Such is the Seer

Swami Sivamurti Saraswati, Acharya, Satyananda Yogashram, Greece

The second chapter of the Bhagavad Gita ends with a description of the highest state of consciousness a human being can attain. Arjuna asks of Lord Krishna, “What are the marks of the man who lives always in wisdom; completely established in himself?” And Lord Krishna replies:

“He lives in wisdom who sees himself in all, and all in him. Whose love for the Lord of love has consumed every selfish desire and sense craving tormenting the heart. Not agitated by grief, nor hankering after pleasure, he lives free from lust, and fear, and anger, fretted no more by selfish attachments. He is not elated by good fortune, nor depressed by bad. Such is the seer. This is the supreme state . . . Attain thou this, and pass from death to immortality.”

For me, these verses summarize Sri Swami Satyananda’s life. He was a shining example of all the great qualities mentioned in the Gita and yet he lived the life of a simple man with so many human qualities.

In the early days I spent with him in BSY, Munger, his every minute was given over to others. This began with the steady stream of disciples, devotees and visitors who came from all over the world for every conceivable reason: to get an interview, to settle some question, to argue with his opinions, to get help on disciplining an unruly child, to settle marital relationships, to seek spiritual light or knowledge.

He made a point of always discovering a person’s interests and skills, and had that ability to draw out the very best in a person. He brought out people’s qualities, their gifts, so enabling them to express themselves creatively. Their work then became a sadhana, their profession became a sadhana; developing their abilities became their spiritual sadhana and took them closer to their goal. People just blossomed under his touch, under his glance. He had just one attitude in mind, to do good to everybody.

During that time he had not the slightest privacy. Sri Swamiji once said that a saint’s life should be an open book. Nothing should be hidden. And in his own life, in the ashram or during his many tours, indeed nothing was. His solitude, if at all, was taken in the midst of many. It was only much later after he left Munger and moved to Rikhia that this changed.

In the middle of all this apparent chaos, however, Sri Swamiji kept order by an exact inner attention to detail and to time. He was punctual to the minute. In fact, he always arrived at least ten minutes prior to his meetings or programs. He would never keep anyone waiting.

In the ashram, Sri Swamiji’s day began very early, around three or four, and sometimes even earlier. I recall when I was getting up very early to do my kriya sadhana, no matter how early I got up, when I crossed the space between my room and the hall where I did my practice, Sri Swamiji was invariably standing at the door just watching, and showing me, by his quiet and immovable presence, that he was supporting me in what I was doing.

▶ _SOURCE DATA_:
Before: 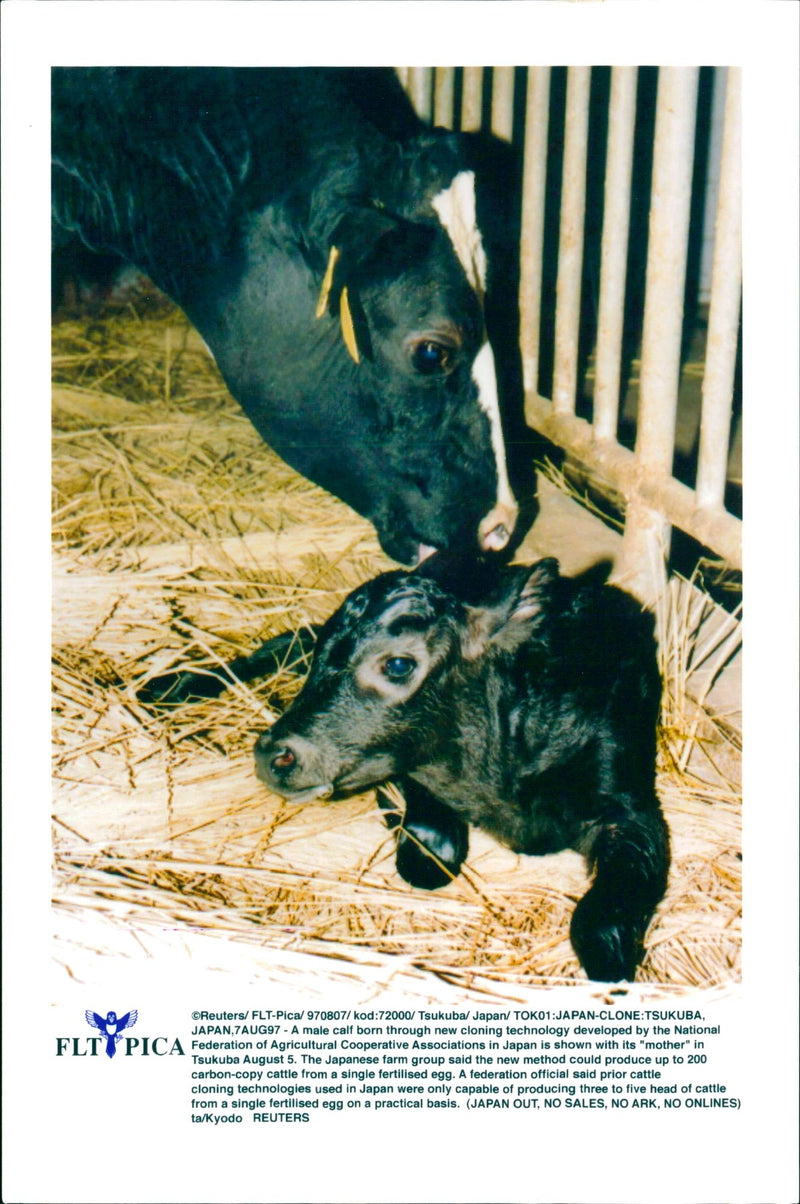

▶ _WORK REQUIRED_: In the piece on Sri Swami Satyananda, what led people's work and professions to become a sadhana for them? Explain in one to three sentences.

▶ _IN RESPONSE_: He always found out a person's interests and skills and drew out the best in them, bringing out their qualities and gifts so they could express themselves creatively. Their work and profession then became a sadhana, and developing their abilities took them closer to their goal.